By Christina Santucci
Federal officials plan to start paying for voluntary tracking devices for autistic children who escape their caregivers following 14-year-old Avonte Oquendo’s disappearance from a Long Island City school that ended in his death.
The announcement was made by Attorney General Eric Holder at a congressional hearing Wednesday morning, a federal lawmaker said.
U.S. Sen. Charles Schumer (D-N.Y.)had proposed a tracking program in November and the senator unveiled a $10 million bill Sunday to fund the devices and expand support services for children with developmental disorders.
A spokesman for Schumer said he was planning to continue with his proposed legislation to supplement the Department of Justice’s decision, which will immediately clear the way for existing grant funds to fund the tracking devices.
Schumer’s bill is dubbed “Avonte’s Law.”
Avonte was last seen Oct. 4 running out of the Riverview School, a public school for special-needs children in Long Island City. DNA testing confirmed last week that the remains found along the rocky shoreline at Powell’s Cove in College Point were Avonte’s.
During a funeral mass in Greenwich Village Saturday morning, Avonte was remembered as a courageous child for dealing with his autism.
“This morning we are grateful to God for Avonte Oquendo, for his life, for his courage and for the acts of goodness and kindness that his life and his tragic disappearance evoked among us,” retired Cardinal Edward Egan, the former archbishop of New York, told hundreds of mourners who attended the packed public service at the Church of Saint Joseph.
The line to enter the funeral wrapped around the block as attendees waited to be let inside.
“People who don’t even know Avonte have just poured out,” said Rose Ortiz, a cousin of Avonte’s father, Daniel Oquendo. “[The family] cannot believe so many people have come out. They are so grateful.”
Among them was Yonkers resident Jan Watts, who hung posters around schools in her neighborhood during the three-month-long citywide manhunt by family members, law enforcement and volunteers.
“They had divers search the East River. They individually and meticulously inspected 486 subway stations because they knew Avonte’s interest in trains,” Egan said.
During that time, Avonte’s relatives remained optimistic he was alive.
“When he was lost, they never lost hope until his remains were found,” Egan said during the service, where he was joined by clergy from Our Lady of the Angelus in Rego Park, where the teen lived.
After Avonte’s white coffin was carried down the church steps and placed inside a hearse, family members led by his mother, Vanessa Fontaine, placed white roses on top of his casket, and white doves and blue balloons were released into the air.
“[Fontaine] just wants closure,” Ortiz said. “That’s what this day is about.”

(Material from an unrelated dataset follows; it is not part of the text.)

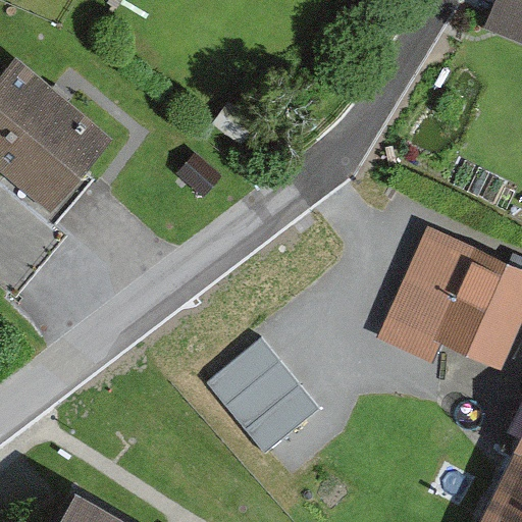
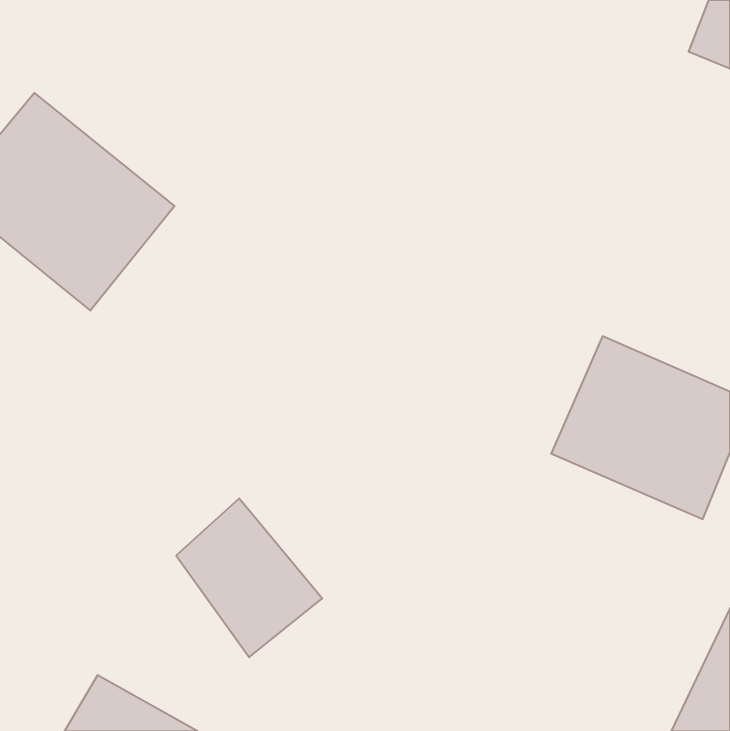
building: [211,340,315,453] -> [176,498,322,657]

The next day, she silently joined Schumer to unveil the voluntary tracking program, which would expand one already in place to find seniors with Alzheimer’s.
Avonte’s Law would create a new grant program within the U.S. Justice Department that would be available to law enforcement, schools and nonprofits that assist children with Autism Spectrum Disorder. It would authorize $10 million in federal funds to help pay for the tracking devices, training for parents, schools and law enforcement, as well as other methods to assist families of children who wander away from caregivers.

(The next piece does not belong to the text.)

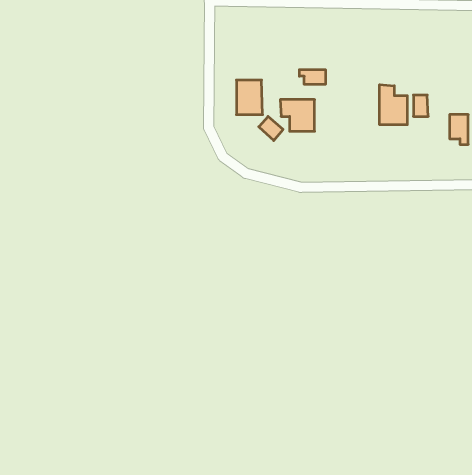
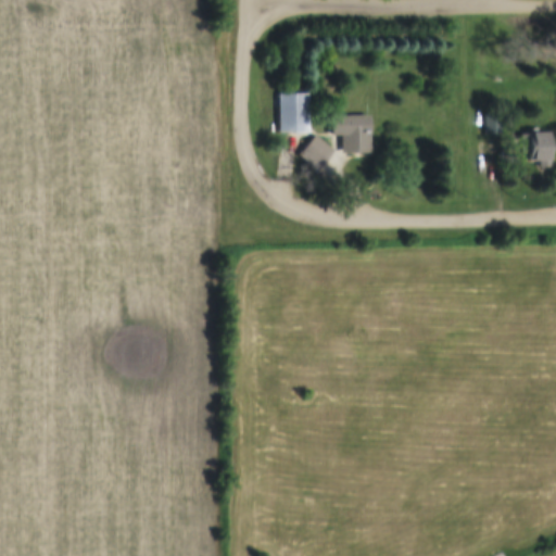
building: [299,70,325,84] -> none
building: [380,85,407,125] -> none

Tracking devices, which cost about $80 or $90 and a few dollars per month to operate, would only be set up for parents who choose to use them and could be worn as wristwatches, anklets or clipped onto belt loops or onto shoelaces, as well as woven into specially designed clothing, according to Schumer’s office.
“There is no medicine to relieve the pain from the loss of a child,” said David H. Perecman, the lawyer for Avonte’s family, in a statement. “However, Avonte’s law will make sure that this grave loss and the pain it has wrought will not be vain.”
Perecman, who filed court papers on behalf of Fontaine challenging the NYPD to release information about her son’s disappearance, said that on Feb. 5 the NYPD would be respond and shortly after, he expected to hear from a judge whether the family would be allowed to see the Police Department’s investigation.
Relatives were also waiting to hear back from the Special Commissioner of Investigation, an agency that investigates city schools, to find out if Avonte’s family would be able to view those files, he said.
“There are really two things that need to go on. No. 1, we need to find out where the fault lies here,” Perecman said. “The city of New York has to make us a promise that they are going to look beyond this case, that they are going to look into their school safety system and they are going to look in their schools, and they are not going to let more children to walk out of school.”